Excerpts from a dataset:
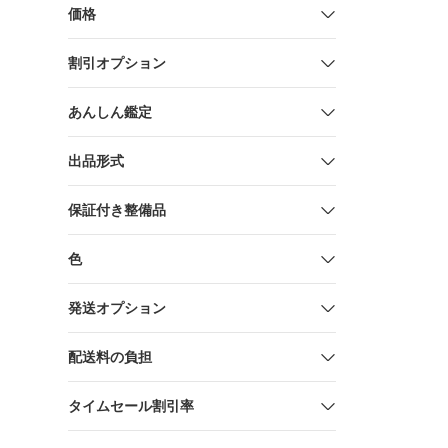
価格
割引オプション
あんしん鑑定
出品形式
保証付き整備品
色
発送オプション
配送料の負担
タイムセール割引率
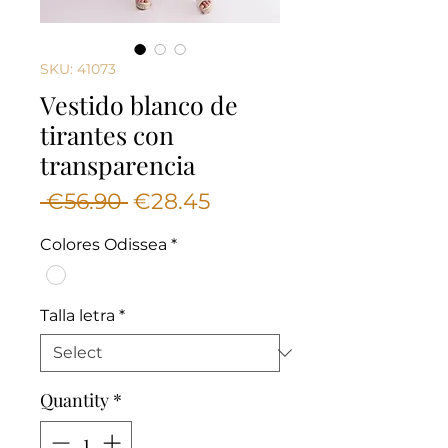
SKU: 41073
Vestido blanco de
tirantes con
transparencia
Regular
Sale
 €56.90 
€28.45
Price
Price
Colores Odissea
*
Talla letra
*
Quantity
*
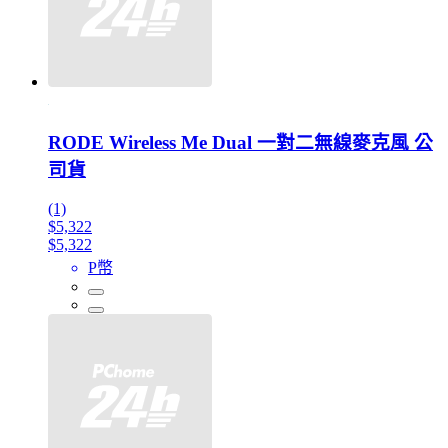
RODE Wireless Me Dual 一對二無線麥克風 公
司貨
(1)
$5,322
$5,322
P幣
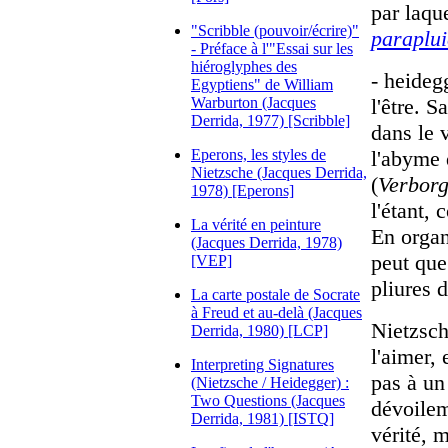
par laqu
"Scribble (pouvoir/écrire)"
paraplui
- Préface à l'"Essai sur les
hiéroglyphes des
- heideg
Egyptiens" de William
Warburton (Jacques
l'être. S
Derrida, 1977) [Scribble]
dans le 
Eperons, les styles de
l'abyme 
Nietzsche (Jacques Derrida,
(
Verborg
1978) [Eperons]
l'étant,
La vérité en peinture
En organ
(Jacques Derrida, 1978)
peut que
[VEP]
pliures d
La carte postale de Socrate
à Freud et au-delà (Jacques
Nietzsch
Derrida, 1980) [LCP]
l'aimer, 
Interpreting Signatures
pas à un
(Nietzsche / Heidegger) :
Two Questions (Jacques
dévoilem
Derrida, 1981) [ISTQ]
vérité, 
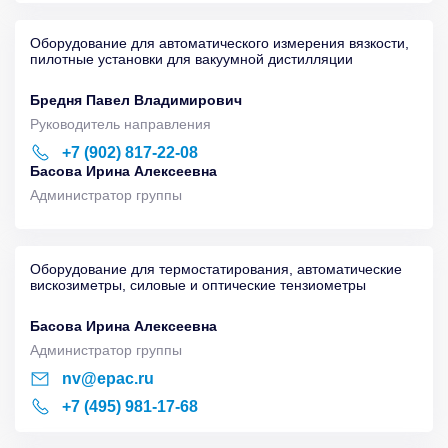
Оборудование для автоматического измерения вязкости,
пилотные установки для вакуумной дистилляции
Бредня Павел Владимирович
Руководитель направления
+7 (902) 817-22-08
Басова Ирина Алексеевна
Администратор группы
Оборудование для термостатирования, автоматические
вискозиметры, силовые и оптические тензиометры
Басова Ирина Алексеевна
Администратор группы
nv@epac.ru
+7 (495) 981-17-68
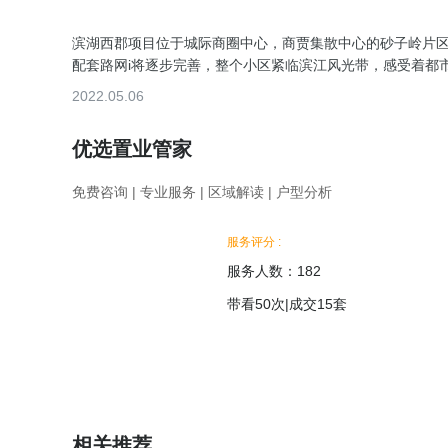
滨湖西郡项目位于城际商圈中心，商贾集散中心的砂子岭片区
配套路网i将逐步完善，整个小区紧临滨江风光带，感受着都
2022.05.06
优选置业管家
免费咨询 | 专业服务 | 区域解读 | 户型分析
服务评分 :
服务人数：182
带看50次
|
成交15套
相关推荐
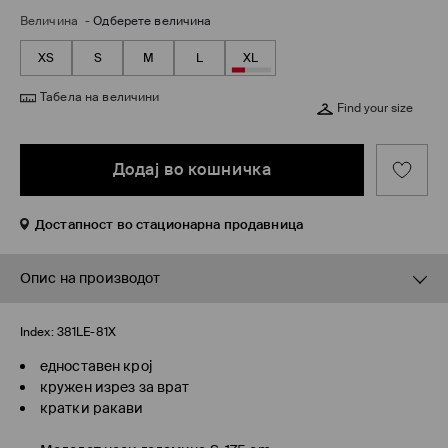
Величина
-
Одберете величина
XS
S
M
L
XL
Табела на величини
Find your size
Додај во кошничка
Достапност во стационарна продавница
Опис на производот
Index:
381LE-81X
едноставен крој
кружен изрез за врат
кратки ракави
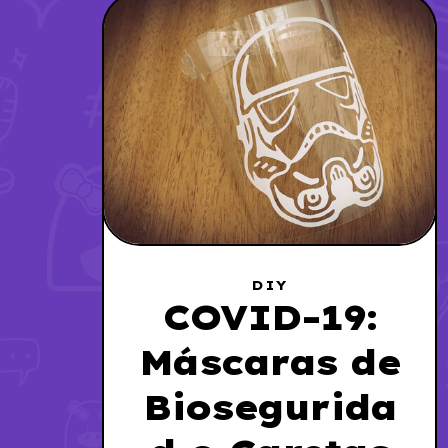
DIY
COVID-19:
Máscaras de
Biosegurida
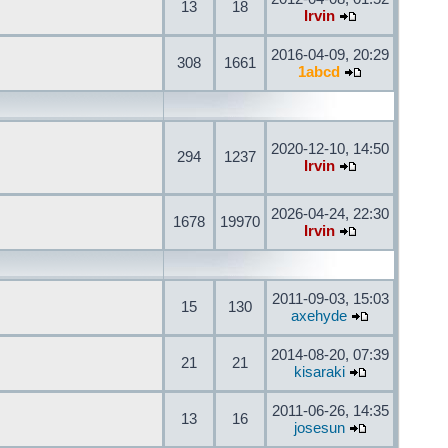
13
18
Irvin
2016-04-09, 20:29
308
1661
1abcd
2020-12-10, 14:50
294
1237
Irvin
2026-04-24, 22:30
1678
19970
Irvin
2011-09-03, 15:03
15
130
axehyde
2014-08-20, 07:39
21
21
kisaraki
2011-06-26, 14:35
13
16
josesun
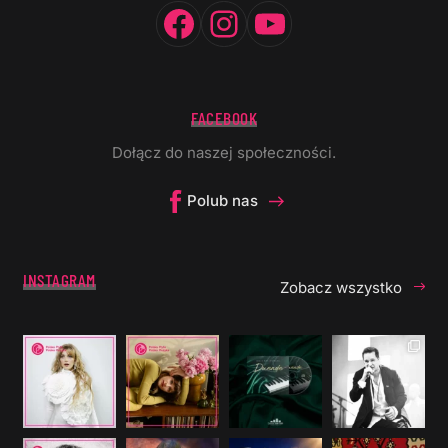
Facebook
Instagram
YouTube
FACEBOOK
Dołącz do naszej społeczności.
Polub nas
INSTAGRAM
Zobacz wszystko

| Requirement |
Pick out each line in the items above that contains the word "Оборудование", and copy those lines.

| Response to the task |
Оборудование для автоматического измерения вязкости,
Оборудование для термостатирования, автоматические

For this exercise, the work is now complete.